My feeling is that it’s not super common, but it’s less rare than you’d expect. I know quite a few people who come from a linguistic background and they’re working on computational linguistics or AI. A few years back I was invited to attend a seminar on MT at the UCM and I was pleasantly surprised to hear that a significant share of AI PhD students were Translation or Philology graduates. So, to recap, I think it’s more common than we would expect, but there’s probably still a fear factor when it comes to technical stuff that is putting people off.
What advice would you give to linguists keen to work in natural language processing? What would you say are the keys to entering the field, and what do you see as the biggest obstacles for T&I graduates?
I remember taking a data science class that, referring to basketball, made the argument that to get started you only need to learn to pass, catch and shoot. We often think we need a PhD before we can do data science or machine learning and that’s not the case. You can learn a few fundamentals and that is going to take you a long way. My first machine learning projects were done with Weka, open-source point-and-click software that lets you get started with ML without writing code.
Despite many linguists’ fears, there are still hugely exciting opportunities ahead for us, but it does mean we need to adapt quickly and be proactive.
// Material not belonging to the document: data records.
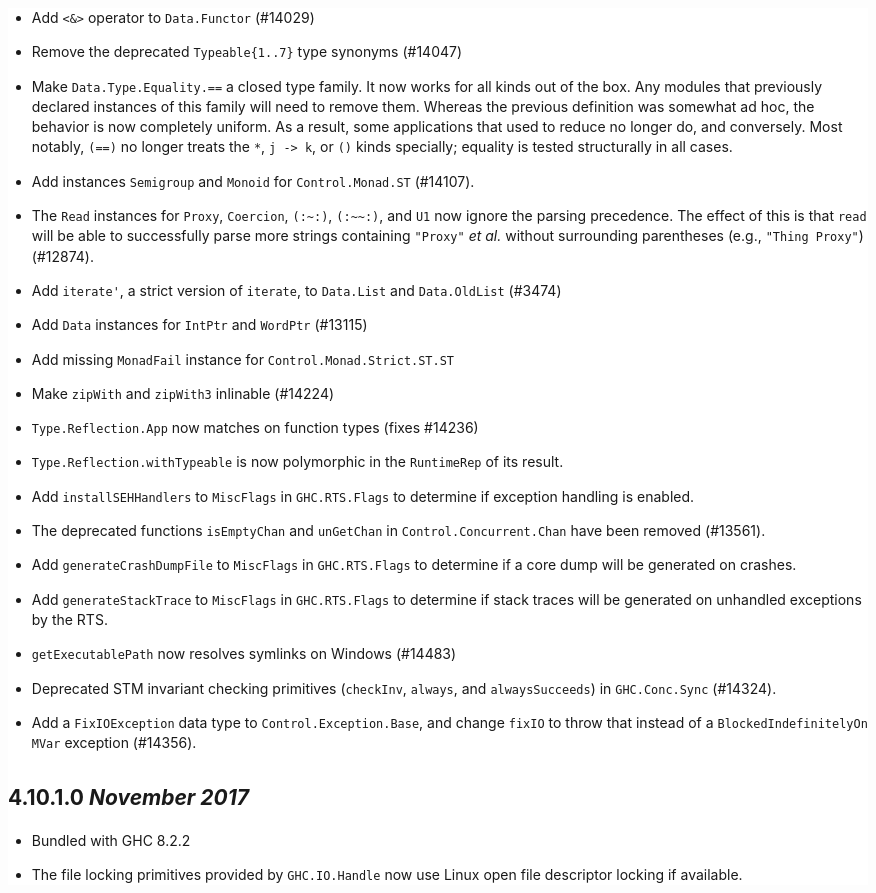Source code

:   * Add `<&>` operator to `Data.Functor` (#14029)

  * Remove the deprecated `Typeable{1..7}` type synonyms (#14047)

  * Make `Data.Type.Equality.==` a closed type family. It now works for all
  kinds out of the box. Any modules that previously declared instances of this
  family will need to remove them. Whereas the previous definition was somewhat
  ad hoc, the behavior is now completely uniform. As a result, some applications
  that used to reduce no longer do, and conversely. Most notably, `(==)` no
  longer treats the `*`, `j -> k`, or `()` kinds specially; equality is
  tested structurally in all cases.

  * Add instances `Semigroup` and `Monoid` for `Control.Monad.ST` (#14107).

  * The `Read` instances for `Proxy`, `Coercion`, `(:~:)`, `(:~~:)`, and `U1`
    now ignore the parsing precedence. The effect of this is that `read` will
    be able to successfully parse more strings containing `"Proxy"` _et al._
    without surrounding parentheses (e.g., `"Thing Proxy"`) (#12874).

  * Add `iterate'`, a strict version of `iterate`, to `Data.List`
    and `Data.OldList` (#3474)

  * Add `Data` instances for `IntPtr` and `WordPtr` (#13115)

  * Add missing `MonadFail` instance for `Control.Monad.Strict.ST.ST`

  * Make `zipWith` and `zipWith3` inlinable (#14224)

  * `Type.Reflection.App` now matches on function types (fixes #14236)

  * `Type.Reflection.withTypeable` is now polymorphic in the `RuntimeRep` of
    its result.

  * Add `installSEHHandlers` to `MiscFlags` in `GHC.RTS.Flags` to determine if
    exception handling is enabled.

  * The deprecated functions `isEmptyChan` and `unGetChan` in
    `Control.Concurrent.Chan` have been removed (#13561).

  * Add `generateCrashDumpFile` to `MiscFlags` in `GHC.RTS.Flags` to determine
    if a core dump will be generated on crashes.

  * Add `generateStackTrace` to `MiscFlags` in `GHC.RTS.Flags` to determine if
    stack traces will be generated on unhandled exceptions by the RTS.

  * `getExecutablePath` now resolves symlinks on Windows (#14483)

  * Deprecated STM invariant checking primitives (`checkInv`, `always`, and
    `alwaysSucceeds`) in `GHC.Conc.Sync` (#14324).

  * Add a `FixIOException` data type to `Control.Exception.Base`, and change
    `fixIO` to throw that instead of a `BlockedIndefinitelyOnMVar` exception
    (#14356).

## 4.10.1.0 *November 2017*
  * Bundled with GHC 8.2.2

  * The file locking primitives provided by `GHC.IO.Handle` now use
    Linux open file descriptor locking if available.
So, start small, be patient, and keep at it, working bit by bit. Don’t set grandiose goals, just pick something you’re interested in (for instance, coding in Python, regular expressions, or data visualization), start learning, and start applying it to your job as much as you can to build on it. Despite many linguists’ fears, there are still hugely exciting opportunities ahead for us, but it does mean we need to adapt quickly and be proactive, as opposed to letting other stakeholders drag us in unwanted directions.

To close, what do you see happening in the future as developments in machine learning bring ever-greater convergence between linguistics and data science? What are the likely roles for linguists in that future?
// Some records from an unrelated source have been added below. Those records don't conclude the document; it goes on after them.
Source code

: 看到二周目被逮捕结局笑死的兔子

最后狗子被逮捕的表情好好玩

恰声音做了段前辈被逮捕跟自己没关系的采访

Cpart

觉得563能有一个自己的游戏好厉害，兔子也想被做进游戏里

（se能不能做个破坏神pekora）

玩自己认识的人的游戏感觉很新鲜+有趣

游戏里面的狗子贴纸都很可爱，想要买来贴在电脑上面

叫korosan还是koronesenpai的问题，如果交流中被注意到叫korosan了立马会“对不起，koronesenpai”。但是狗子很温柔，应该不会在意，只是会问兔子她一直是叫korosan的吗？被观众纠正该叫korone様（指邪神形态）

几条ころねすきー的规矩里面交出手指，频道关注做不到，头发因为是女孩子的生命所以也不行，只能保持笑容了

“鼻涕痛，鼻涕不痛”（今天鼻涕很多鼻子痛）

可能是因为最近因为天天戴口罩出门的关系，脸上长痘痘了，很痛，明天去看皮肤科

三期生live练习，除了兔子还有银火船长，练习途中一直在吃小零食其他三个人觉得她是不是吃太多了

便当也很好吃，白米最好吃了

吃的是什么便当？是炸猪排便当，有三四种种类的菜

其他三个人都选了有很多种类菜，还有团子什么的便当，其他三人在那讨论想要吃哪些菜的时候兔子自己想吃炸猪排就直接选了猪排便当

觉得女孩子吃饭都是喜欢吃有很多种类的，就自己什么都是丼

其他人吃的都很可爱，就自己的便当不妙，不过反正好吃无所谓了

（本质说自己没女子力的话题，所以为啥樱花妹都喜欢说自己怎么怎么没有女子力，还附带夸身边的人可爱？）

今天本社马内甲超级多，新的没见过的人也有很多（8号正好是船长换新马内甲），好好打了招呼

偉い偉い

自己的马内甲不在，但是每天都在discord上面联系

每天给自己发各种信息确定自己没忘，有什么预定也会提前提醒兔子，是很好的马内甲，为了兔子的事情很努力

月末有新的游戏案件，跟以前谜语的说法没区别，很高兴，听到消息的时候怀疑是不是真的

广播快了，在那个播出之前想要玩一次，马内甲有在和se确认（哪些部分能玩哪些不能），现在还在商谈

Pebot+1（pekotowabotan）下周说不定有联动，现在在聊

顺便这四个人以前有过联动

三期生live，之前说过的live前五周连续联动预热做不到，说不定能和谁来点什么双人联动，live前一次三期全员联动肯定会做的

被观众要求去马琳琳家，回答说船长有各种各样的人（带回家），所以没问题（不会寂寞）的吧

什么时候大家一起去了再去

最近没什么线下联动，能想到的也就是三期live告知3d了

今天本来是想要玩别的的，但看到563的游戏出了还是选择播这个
The term context engineering has become popular recently. And really, is there any other profession better equipped to deal with context than translators?
It’s an interesting time in that large language models seem to be almighty and are applying a lot of pressure on the labor market. But there are two areas where linguistic expertise is really relevant. One is evaluation: despite the LLM-as-a-judge technique (where a superior LLM evaluates a less capable LLM), human-in-the-loop remains critical, especially for sensitive tasks. The other is the training part: over time, we’ve seen that a well-curated dataset beats brute-forcing with more data. Interestingly, and very related to training, the term context engineering—referring to making sure the LLM has the right context to answer the request—has become popular recently. And really, is there any other profession better equipped to deal with context than translators?

Rubén Rodríguez de la Fuente
Rubén Rodríguez de la Fuente is a translator turned data scientist based in Madrid with a background that bridges languages and technology. Trained at the Universidad de Granada and the European Commission Translation Service, he began his career in translation and localization before moving into data science. Rubén has worked extensively on topics like statistical machine translation and post-editing and shared insights through publications and conference talks (e.g. ATA, GALA, LocWorld), aiming to make complex tools more accessible to translators and teams. His perspective emphasizes the value of human expertise in localization while recognizing the role of technology as a practical aid rather than a substitute.